Last month’s 7.9 magnitude earthquake off Kodiak Island meant different things to different people on the Kenai Peninsula, and it all depended on where they lived. In areas closer to the open ocean of the Gulf of Alaska, it meant evacuation to high ground, while in the Central Peninsula, it was a midnight diversion, something to post about on Facebook for a few days.
For the people of the Kenai Peninsula Borough’s Office of Emergency Management, it was the time to swing into high gear to warn residents in vulnerable areas of possible tsunami danger.
“OEM responds to support the cities and municipalities that are mounting an initial incident response.

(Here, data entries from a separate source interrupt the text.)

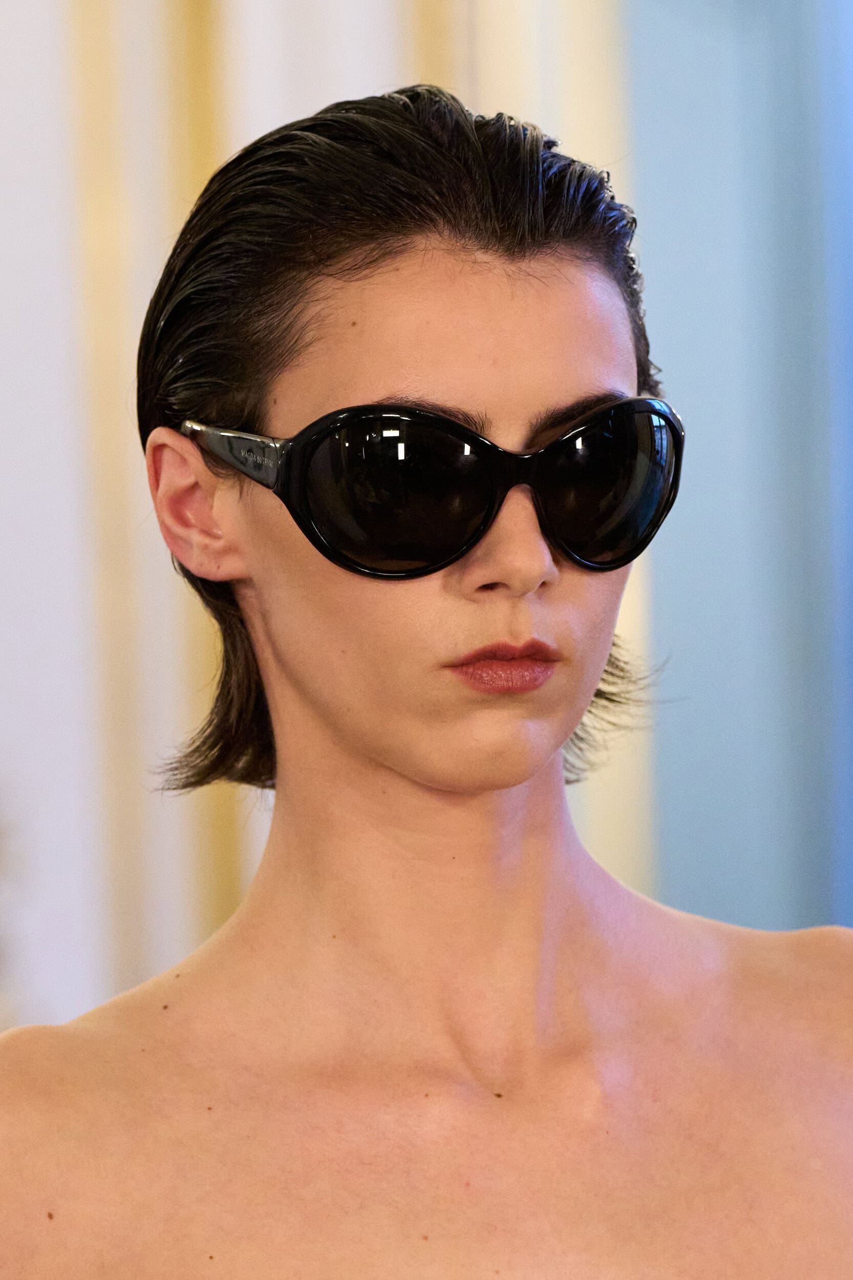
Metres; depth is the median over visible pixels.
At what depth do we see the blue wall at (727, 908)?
7.92 m
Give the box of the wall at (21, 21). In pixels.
[0,1,653,1044]
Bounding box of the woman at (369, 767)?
[0,74,851,1279]
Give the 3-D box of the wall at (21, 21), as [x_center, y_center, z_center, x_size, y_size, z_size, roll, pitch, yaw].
[-0.528,-0.582,7.002,3.091,4.825,0.453,-1,3,2]
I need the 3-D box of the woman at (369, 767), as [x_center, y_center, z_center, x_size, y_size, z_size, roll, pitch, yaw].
[0.039,0.633,3.436,0.950,2.084,0.798,-1,3,2]
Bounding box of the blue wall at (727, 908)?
[624,0,852,941]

So we knew when that warning was issued, we had definitely evacuations and other actions that were required in low-lying areas to get people out of that inundation zone," said Dan Nelson, the OEM Program Manager. "The inundation area on the Kenai Peninsula that was at risk was Seward, Low Point, Homer, Seldovia, Port Graham and Nanwalek.”

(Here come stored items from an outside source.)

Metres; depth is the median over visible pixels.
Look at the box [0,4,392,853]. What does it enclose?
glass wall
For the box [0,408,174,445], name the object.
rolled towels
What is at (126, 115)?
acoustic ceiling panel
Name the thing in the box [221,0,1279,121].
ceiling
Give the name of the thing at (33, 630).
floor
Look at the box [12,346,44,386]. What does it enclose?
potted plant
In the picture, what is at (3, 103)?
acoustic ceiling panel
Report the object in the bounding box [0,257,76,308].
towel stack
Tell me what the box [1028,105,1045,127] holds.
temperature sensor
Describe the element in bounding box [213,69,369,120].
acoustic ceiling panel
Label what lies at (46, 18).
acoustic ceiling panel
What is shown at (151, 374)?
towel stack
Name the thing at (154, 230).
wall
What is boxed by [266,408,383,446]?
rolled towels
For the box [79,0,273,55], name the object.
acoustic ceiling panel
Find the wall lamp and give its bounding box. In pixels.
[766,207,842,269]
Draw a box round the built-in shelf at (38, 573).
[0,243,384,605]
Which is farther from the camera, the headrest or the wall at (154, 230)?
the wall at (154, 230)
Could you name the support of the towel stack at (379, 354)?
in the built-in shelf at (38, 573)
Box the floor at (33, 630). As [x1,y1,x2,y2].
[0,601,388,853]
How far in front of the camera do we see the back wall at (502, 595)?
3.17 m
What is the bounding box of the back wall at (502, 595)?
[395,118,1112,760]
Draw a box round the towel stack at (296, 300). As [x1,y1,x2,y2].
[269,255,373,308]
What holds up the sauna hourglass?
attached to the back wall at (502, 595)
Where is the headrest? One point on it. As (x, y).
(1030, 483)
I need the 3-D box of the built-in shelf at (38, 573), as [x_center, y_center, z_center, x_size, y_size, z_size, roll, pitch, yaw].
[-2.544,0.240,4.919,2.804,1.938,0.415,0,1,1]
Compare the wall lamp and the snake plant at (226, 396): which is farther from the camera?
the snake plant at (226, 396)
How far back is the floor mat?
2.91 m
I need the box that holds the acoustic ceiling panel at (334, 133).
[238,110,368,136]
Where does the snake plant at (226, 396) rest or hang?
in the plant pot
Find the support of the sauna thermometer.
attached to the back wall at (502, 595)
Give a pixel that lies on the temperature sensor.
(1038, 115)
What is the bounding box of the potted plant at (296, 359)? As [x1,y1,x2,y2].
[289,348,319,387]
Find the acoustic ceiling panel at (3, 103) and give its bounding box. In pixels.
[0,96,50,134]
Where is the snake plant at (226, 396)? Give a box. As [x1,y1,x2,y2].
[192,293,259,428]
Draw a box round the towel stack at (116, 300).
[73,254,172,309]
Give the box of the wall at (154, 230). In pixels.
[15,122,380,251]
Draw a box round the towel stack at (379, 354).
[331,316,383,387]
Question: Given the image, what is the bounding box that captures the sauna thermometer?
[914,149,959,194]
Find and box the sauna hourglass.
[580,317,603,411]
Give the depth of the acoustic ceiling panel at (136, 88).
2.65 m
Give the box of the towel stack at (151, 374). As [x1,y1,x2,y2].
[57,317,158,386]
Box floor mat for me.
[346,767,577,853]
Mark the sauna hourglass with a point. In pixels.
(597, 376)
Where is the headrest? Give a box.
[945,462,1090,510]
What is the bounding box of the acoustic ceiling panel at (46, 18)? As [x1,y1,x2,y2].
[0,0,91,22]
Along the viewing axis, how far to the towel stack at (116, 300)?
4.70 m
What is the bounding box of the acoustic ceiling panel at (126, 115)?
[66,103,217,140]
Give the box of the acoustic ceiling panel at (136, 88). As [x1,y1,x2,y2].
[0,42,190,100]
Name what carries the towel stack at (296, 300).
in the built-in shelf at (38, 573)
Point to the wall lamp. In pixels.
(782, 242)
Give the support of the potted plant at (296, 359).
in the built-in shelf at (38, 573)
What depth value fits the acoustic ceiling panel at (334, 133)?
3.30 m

The emergency wireless message system, said Nelson, worked 98 percent, though he acknowledged it caused confusion in the Central Peninsula, where residents that were not in danger also got messages to evacuate. Likewise, the automated phone calling system’s limitations, where calls were dropped or had no sound, has prompted a search for a replacement.
"So as one of the primary after-action items for this even the borough is researching looking into vendors who can actually support that," Nelson said. "What we want to do is always get that information out to the public, our residents, to our visitors, as quickly as we can. Especially with something as time sensitive life-safety issue such as a tsunami warning.”

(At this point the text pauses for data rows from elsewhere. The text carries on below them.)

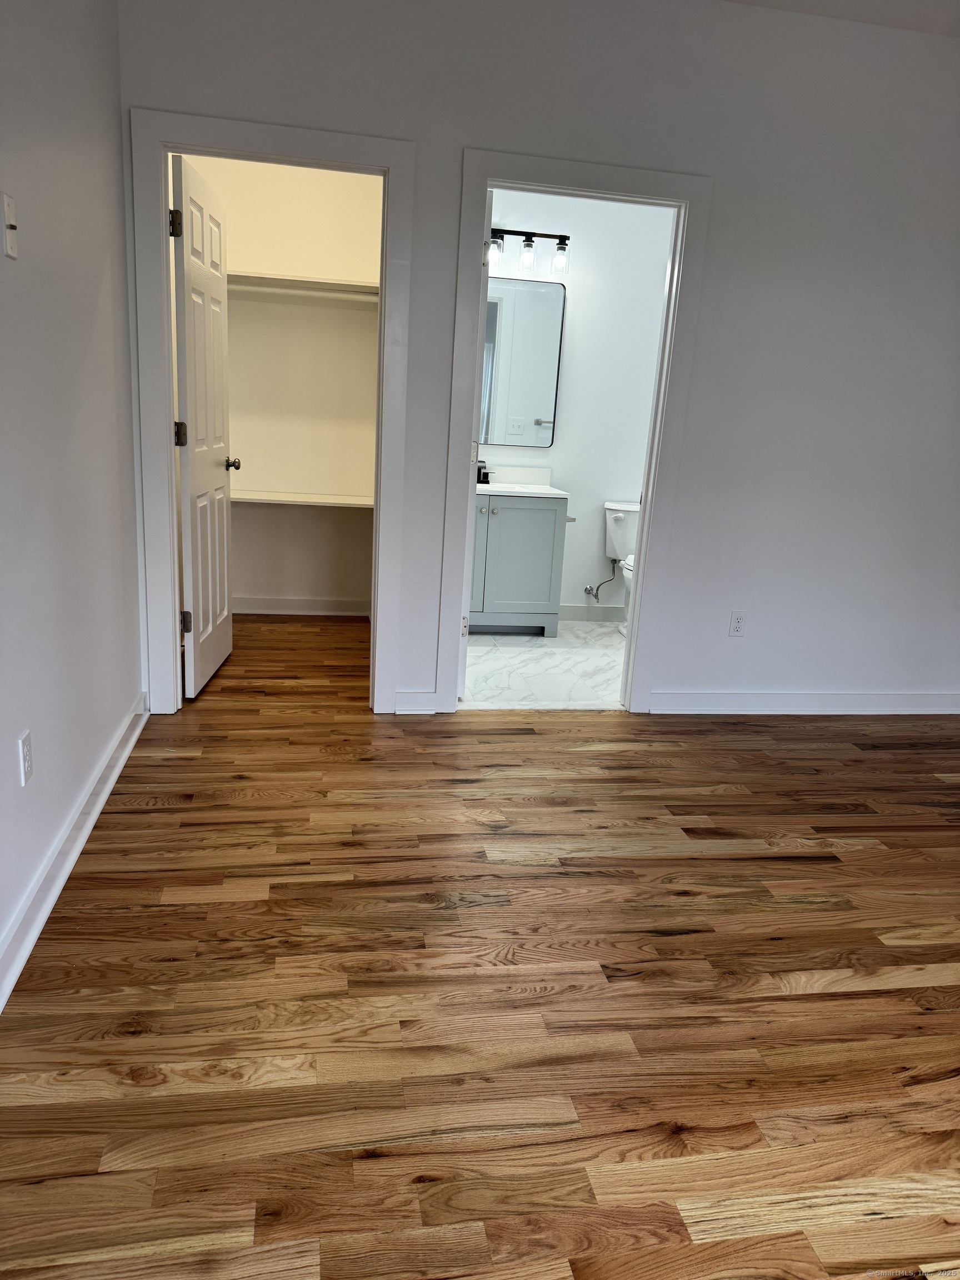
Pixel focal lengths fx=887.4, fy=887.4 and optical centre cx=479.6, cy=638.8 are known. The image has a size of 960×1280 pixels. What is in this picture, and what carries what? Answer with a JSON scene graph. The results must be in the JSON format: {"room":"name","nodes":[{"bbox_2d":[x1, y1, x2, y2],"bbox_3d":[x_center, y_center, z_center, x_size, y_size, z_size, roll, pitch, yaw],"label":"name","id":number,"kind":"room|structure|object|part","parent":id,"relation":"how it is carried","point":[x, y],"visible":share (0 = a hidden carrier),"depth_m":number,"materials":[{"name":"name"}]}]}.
{"room":"bedroom","nodes":[
{"label":"bedroom","id":0,"kind":"room"},
{"bbox_2d":[0,0,144,997],"bbox_3d":[-0.920,-0.471,1.152,0.121,2.720,5.745,1,15,-11],"label":"left wall","id":1,"kind":"structure","parent":0,"point":[130,488],"depth_m":2.31,"materials":[{"name":"white paint"}]},
{"bbox_2d":[1,192,18,259],"bbox_3d":[-0.991,-0.874,1.879,0.018,0.123,0.070,1,15,-11],"label":"light switch","id":2,"kind":"object","parent":1,"relation":"attached to","point":[9,248],"visible":0.98,"depth_m":1.87,"materials":[{"name":"white plastic"}]},
{"bbox_2d":[17,729,34,786],"bbox_3d":[-1.049,0.273,2.053,0.008,0.116,0.070,1,15,-11],"label":"wall outlet","id":3,"kind":"object","parent":1,"relation":"attached to","point":[27,759],"visible":0.98,"depth_m":2.04,"materials":[{"name":"white plastic"}]},
{"bbox_2d":[0,693,148,1013],"bbox_3d":[-0.896,0.862,1.299,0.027,0.092,4.830,1,15,-11],"label":"baseboard","id":4,"kind":"structure","parent":1,"relation":"attached to","point":[135,735],"depth_m":2.31,"materials":[{"name":"white paint"}]},
{"bbox_2d":[178,153,383,613],"bbox_3d":[-1.058,-1.483,4.896,1.460,2.760,0.188,1,15,-11],"label":"closet wall","id":5,"kind":"structure","parent":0,"point":[309,184],"depth_m":4.89,"materials":[{"name":"paint"}]},
{"bbox_2d":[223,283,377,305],"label":"closet rod","id":6,"kind":"object","parent":5,"relation":"attached to","point":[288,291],"visible":0.63,"depth_m":4.50,"materials":[{"name":"white"}]},
{"bbox_2d":[231,595,371,614],"bbox_3d":[-1.135,-0.194,5.178,1.117,0.096,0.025,1,15,-11],"label":"closet baseboard","id":7,"kind":"structure","parent":5,"relation":"attached to","point":[259,609],"depth_m":5.19,"materials":[{"name":"white paint"}]},
{"bbox_2d":[228,488,374,507],"bbox_3d":[-1.006,-0.766,4.856,1.111,0.051,0.348,1,15,-11],"label":"lower closet shelf","id":8,"kind":"object","parent":5,"relation":"attached to","point":[291,498],"visible":0.67,"depth_m":4.77,"materials":[{"name":"white wood"}]},
{"bbox_2d":[226,271,379,305],"bbox_3d":[-0.955,-1.801,4.574,1.104,0.099,0.334,1,15,-11],"label":"closet shelf","id":9,"kind":"object","parent":5,"relation":"attached to","point":[278,280],"visible":0.61,"depth_m":4.55,"materials":[{"name":"white wood"}]},
{"bbox_2d":[0,613,959,1279],"bbox_3d":[0.913,0.788,2.340,4.534,0.095,7.155,1,15,-11],"label":"wood floor","id":10,"kind":"structure","parent":0,"point":[193,759],"depth_m":1.94,"materials":[{"name":"brown wood"}]},
{"bbox_2d":[113,0,959,716],"bbox_3d":[0.938,-0.994,3.609,4.509,2.707,0.120,1,15,-11],"label":"back wall","id":11,"kind":"structure","parent":0,"point":[468,133],"depth_m":3.43,"materials":[{"name":"white paint"}]},
{"bbox_2d":[127,105,414,718],"bbox_3d":[-0.771,-0.745,3.374,0.963,2.129,0.156,1,15,-11],"label":"closet door frame","id":12,"kind":"structure","parent":11,"relation":"attached to","point":[167,369],"depth_m":3.21,"materials":[{"name":"white paint"}]},
{"bbox_2d":[169,151,236,699],"bbox_3d":[-1.150,-0.819,3.735,0.175,2.028,0.744,1,15,-11],"label":"closet door","id":13,"kind":"structure","parent":12,"relation":"attached to","point":[191,480],"depth_m":3.61,"materials":[{"name":"white paint"}]},
{"bbox_3d":[-1.100,-1.499,3.214,0.043,0.094,0.035,1,15,-11],"label":"hinge","id":14,"kind":"part","parent":13,"relation":"part of","materials":[{"name":"metal"}]},
{"bbox_3d":[-1.155,-0.792,3.435,0.047,0.093,0.037,1,15,-11],"label":"hinge","id":15,"kind":"part","parent":13,"relation":"part of","materials":[{"name":"metal"}]},
{"bbox_3d":[-1.190,-0.070,3.603,0.045,0.093,0.035,1,15,-11],"label":"hinge","id":16,"kind":"part","parent":13,"relation":"part of","materials":[{"name":"metal"}]},
{"bbox_2d":[393,690,439,713],"bbox_3d":[-0.269,0.259,3.689,0.181,0.093,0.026,1,15,-11],"label":"baseboard","id":17,"kind":"structure","parent":11,"relation":"attached to","point":[407,695],"depth_m":3.68,"materials":[{"name":"white paint"}]},
{"bbox_2d":[428,145,712,718],"bbox_3d":[0.345,-0.731,3.594,0.959,2.130,0.158,1,15,-11],"label":"bathroom door frame","id":18,"kind":"structure","parent":11,"relation":"attached to","point":[644,536],"depth_m":3.44,"materials":[{"name":"white paint"}]},
{"bbox_2d":[457,182,493,701],"bbox_3d":[-0.068,-0.832,3.958,0.170,2.047,0.774,1,15,-11],"label":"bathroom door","id":19,"kind":"structure","parent":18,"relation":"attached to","point":[463,681],"depth_m":3.59,"materials":[{"name":"white paint"}]},
{"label":"hinge","id":20,"kind":"part","parent":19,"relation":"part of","materials":[{"name":"metal"}]},
{"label":"hinge","id":21,"kind":"part","parent":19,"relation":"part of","materials":[{"name":"metal"}]},
{"bbox_2d":[727,610,746,636],"bbox_3d":[1.120,-0.069,3.857,0.071,0.116,0.008,1,15,-11],"label":"wall outlet","id":22,"kind":"object","parent":11,"relation":"attached to","point":[736,625],"visible":0.99,"depth_m":3.85,"materials":[{"name":"white plastic"}]},
{"bbox_2d":[642,689,959,714],"bbox_3d":[1.761,0.290,4.058,2.076,0.096,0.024,1,15,-11],"label":"baseboard","id":23,"kind":"structure","parent":11,"relation":"attached to","point":[834,700],"depth_m":3.99,"materials":[{"name":"white paint"}]},
{"bbox_2d":[458,620,628,708],"bbox_3d":[0.590,0.116,4.794,2.215,0.093,1.796,1,15,-11],"label":"bathroom floor","id":24,"kind":"structure","parent":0,"point":[486,665],"depth_m":4.48,"materials":[{"name":"white tile"}]},
{"bbox_2d":[470,489,568,636],"bbox_3d":[0.073,-0.530,5.081,0.768,0.952,0.522,1,15,-11],"label":"vanity cabinet","id":25,"kind":"object","parent":24,"relation":"on","point":[539,512],"visible":0.69,"depth_m":4.89,"materials":[{"name":"grey paint"}]},
{"bbox_2d":[476,464,568,498],"bbox_3d":[0.124,-0.896,5.016,0.666,0.133,0.596,1,15,-11],"label":"vanity countertop","id":26,"kind":"structure","parent":25,"relation":"on","point":[541,488],"depth_m":5.10,"materials":[{"name":"white stone"}]},
{"bbox_2d":[476,459,490,483],"bbox_3d":[-0.006,-0.951,5.039,0.154,0.130,0.126,1,15,-11],"label":"faucet","id":27,"kind":"object","parent":26,"relation":"on","point":[478,480],"visible":0.77,"depth_m":5.05,"materials":[{"name":"black metal"}]},
{"bbox_2d":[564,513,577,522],"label":"toilet paper holder","id":28,"kind":"object","parent":25,"relation":"attached to","point":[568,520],"visible":0.41,"depth_m":4.88,"materials":[{"name":"silver metal"}]},
{"bbox_2d":[600,498,639,635],"bbox_3d":[0.959,-0.380,5.123,0.483,0.749,0.709,1,15,-11],"label":"toilet","id":29,"kind":"object","parent":24,"relation":"on","point":[620,517],"visible":0.35,"depth_m":5.22,"materials":[{"name":"white ceramic"}]},
{"bbox_2d":[482,190,673,619],"bbox_3d":[0.520,-1.459,5.199,2.296,2.746,0.120,1,15,-11],"label":"bathroom wall","id":30,"kind":"structure","parent":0,"point":[576,315],"depth_m":5.12,"materials":[{"name":"white paint"}]},
{"bbox_2d":[481,276,566,447],"bbox_3d":[0.089,-1.559,5.013,0.737,0.909,0.014,1,15,-11],"label":"mirror","id":31,"kind":"object","parent":30,"relation":"attached to","point":[513,391],"visible":0.7,"depth_m":5.03,"materials":[{"name":"mirror"}]},
{"bbox_2d":[487,226,569,275],"bbox_3d":[0.181,-2.115,4.793,0.633,0.216,0.155,1,15,-11],"label":"vanity light","id":32,"kind":"object","parent":30,"relation":"attached to","point":[528,240],"visible":0.74,"depth_m":4.78,"materials":[{"name":"black metal"}]},
{"bbox_3d":[0.067,-2.021,4.646,0.089,0.117,0.093,1,15,-11],"label":"glass shade","id":33,"kind":"part","parent":32,"relation":"part of","materials":[{"name":"clear glass"}]},
{"bbox_3d":[0.248,-2.052,4.746,0.090,0.128,0.095,1,15,-11],"label":"glass shade","id":34,"kind":"part","parent":32,"relation":"part of","materials":[{"name":"clear glass"}]},
{"bbox_3d":[0.424,-2.026,4.731,0.092,0.124,0.096,1,15,-11],"label":"glass shade","id":35,"kind":"part","parent":32,"relation":"part of","materials":[{"name":"clear glass"}]},
{"bbox_2d":[559,603,624,620],"bbox_3d":[0.817,-0.164,5.534,1.320,0.097,0.019,1,15,-11],"label":"bathroom baseboard","id":36,"kind":"structure","parent":30,"relation":"attached to","point":[573,609],"depth_m":5.50,"materials":[{"name":"white paint"}]},
{"bbox_2d":[583,567,617,598],"bbox_3d":[0.720,-0.346,5.377,0.174,0.200,0.094,1,15,-11],"label":"water supply valve","id":37,"kind":"object","parent":30,"relation":"attached to","point":[586,590],"visible":0.97,"depth_m":5.37,"materials":[{"name":"silver metal"}]},
{"bbox_2d":[725,0,959,35],"bbox_3d":[1.580,-1.898,1.709,5.164,0.103,7.370,1,15,-11],"label":"ceiling","id":38,"kind":"structure","parent":0,"point":[937,4],"depth_m":3.18,"materials":[{"name":"white paint"}]}
]}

Another issue with the emergency text messages and compliance with current standards in general, is GCI, the largest mobile phone company in the state. Its customers were unaware of the tsunami alert.
Mayor Charlie Pierce told the assembly that he would likely have a follow up report in a month.
“As Dan mentioned, GCI has several months to become compliant so we’ll work with those agencies and bring back better information soon. I wanted you to have an initial… I know there were a lot of questions coming into the office in regards to this issue," Pierce said. "I appreciate the work that’s been done. The response that evening was, “it worked.” The borough employees that responded worked very well. The other agencies that provided support, worked.”
In the end, the small tsunami generated by the quake went largely, and thankfully, unnoticed at just a few inches.